## EXTRACT TO READ
Start of Block

|City of Middletown|
"Bright past, brighter future"
Location of Middletown in Butler County and the state of Ohio
|• Mayor||Nicole Condrey |
|• Total||26.43 sq mi (68.44 km2)|
|• Land||26.14 sq mi (67.71 km2)|
|• Water||0.28 sq mi (0.74 km2)|
|Elevation||656 ft (200 m)|
| • Estimate |
|• Density||1,867.00/sq mi (720.86/km2)|
|Time zone||UTC-5 (Eastern (EST))|
|• Summer (DST)||UTC-4 (EDT)|
|GNIS feature ID||1061519|
Middletown is a city located in Butler and Warren counties in the southwestern part of the U.S. state of Ohio, about 35 miles (47 km) north of Cincinnati. Formerly in Lemon, Turtlecreek, and Franklin townships, Middletown was incorporated by the Ohio General Assembly on February 11, 1833, and became a city in 1886.
The population of Middletown as of the 2010 census was 48,694. It is a major city in the Cincinnati-Middletown, OH–KY–IN Metropolitan Statistical Area as defined by the U.S. Census Bureau.

End of Block

## WHAT IS EXPECTED
Write out the Middletown city profile above word for word, from the title line through the closing sentence about the metropolitan area.

## PROVIDED RECORDS
Start of Block

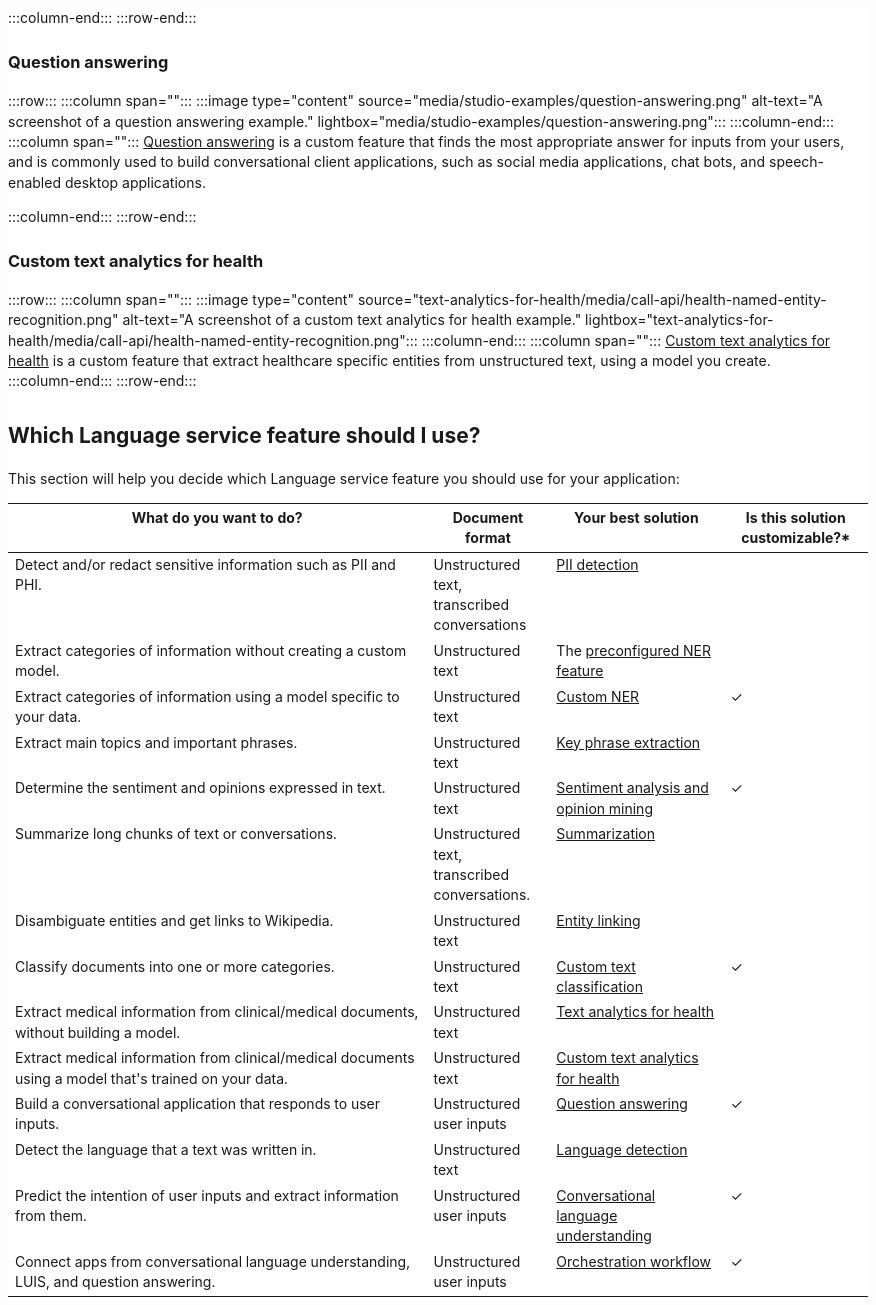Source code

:    :::column-end:::
:::row-end:::

### Question answering

:::row:::
   :::column span="":::
      :::image type="content" source="media/studio-examples/question-answering.png" alt-text="A screenshot of a question answering example." lightbox="media/studio-examples/question-answering.png":::
   :::column-end:::
   :::column span="":::
      [Question answering](./question-answering/overview.md) is a custom feature that finds the most appropriate answer for inputs from your users, and is commonly used to build conversational client applications, such as social media applications, chat bots, and speech-enabled desktop applications. 

   :::column-end:::
:::row-end:::

### Custom text analytics for health

:::row:::
   :::column span="":::
      :::image type="content" source="text-analytics-for-health/media/call-api/health-named-entity-recognition.png" alt-text="A screenshot of a custom text analytics for health example." lightbox="text-analytics-for-health/media/call-api/health-named-entity-recognition.png":::
   :::column-end:::
   :::column span="":::
      [Custom text analytics for health](./custom-text-analytics-for-health/overview.md) is a custom feature that extract healthcare specific entities from unstructured text, using a model you create.  
   :::column-end:::
:::row-end:::

## Which Language service feature should I use?

This section will help you decide which Language service feature you should use for your application:

|What do you want to do?  |Document format  |Your best solution  | Is this solution customizable?* |
|---------|---------|---------|---------|
| Detect and/or redact sensitive information such as PII and PHI. | Unstructured text, <br> transcribed conversations | [PII detection](./personally-identifiable-information/overview.md) | |
| Extract categories of information without creating a custom model.     | Unstructured text         | The [preconfigured NER feature](./named-entity-recognition/overview.md) |       |
| Extract categories of information using a model specific to your data. | Unstructured text | [Custom NER](./custom-named-entity-recognition/overview.md) | ✓ |
|Extract main topics and important phrases.     | Unstructured text        | [Key phrase extraction](./key-phrase-extraction/overview.md) |   |
| Determine the sentiment and opinions expressed in text. | Unstructured text | [Sentiment analysis and opinion mining](./sentiment-opinion-mining/overview.md) | ✓ |
| Summarize long chunks of text or conversations. | Unstructured text, <br> transcribed conversations. | [Summarization](./summarization/overview.md) | | 
| Disambiguate entities and get links to Wikipedia. | Unstructured text | [Entity linking](./entity-linking/overview.md) | | 
| Classify documents into one or more categories. | Unstructured text | [Custom text classification](./custom-text-classification/overview.md) | ✓|
| Extract medical information from clinical/medical documents, without building a model. | Unstructured text | [Text analytics for health](./text-analytics-for-health/overview.md) | |
| Extract medical information from clinical/medical documents using a model that's trained on your data. | Unstructured text | [Custom text analytics for health](./custom-text-analytics-for-health/overview.md) | |
| Build a conversational application that responds to user inputs. | Unstructured user inputs | [Question answering](./question-answering/overview.md) | ✓ |
| Detect the language that a text was written in. | Unstructured text | [Language detection](./language-detection/overview.md) | | 
| Predict the intention of user inputs and extract information from them. | Unstructured user inputs | [Conversational language understanding](./conversational-language-understanding/overview.md) | ✓ |
| Connect apps from conversational language understanding, LUIS, and question answering. | Unstructured user inputs | [Orchestration workflow](./orchestration-workflow/overview.md) | ✓ |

End of Block

## RESPONSE
|City of Middletown|
"Bright past, brighter future"
Location of Middletown in Butler County and the state of Ohio
|• Mayor||Nicole Condrey |
|• Total||26.43 sq mi (68.44 km2)|
|• Land||26.14 sq mi (67.71 km2)|
|• Water||0.28 sq mi (0.74 km2)|
|Elevation||656 ft (200 m)|
| • Estimate |
|• Density||1,867.00/sq mi (720.86/km2)|
|Time zone||UTC-5 (Eastern (EST))|
|• Summer (DST)||UTC-4 (EDT)|
|GNIS feature ID||1061519|
Middletown is a city located in Butler and Warren counties in the southwestern part of the U.S. state of Ohio, about 35 miles (47 km) north of Cincinnati. Formerly in Lemon, Turtlecreek, and Franklin townships, Middletown was incorporated by the Ohio General Assembly on February 11, 1833, and became a city in 1886.
The population of Middletown as of the 2010 census was 48,694. It is a major city in the Cincinnati-Middletown, OH–KY–IN Metropolitan Statistical Area as defined by the U.S. Census Bureau.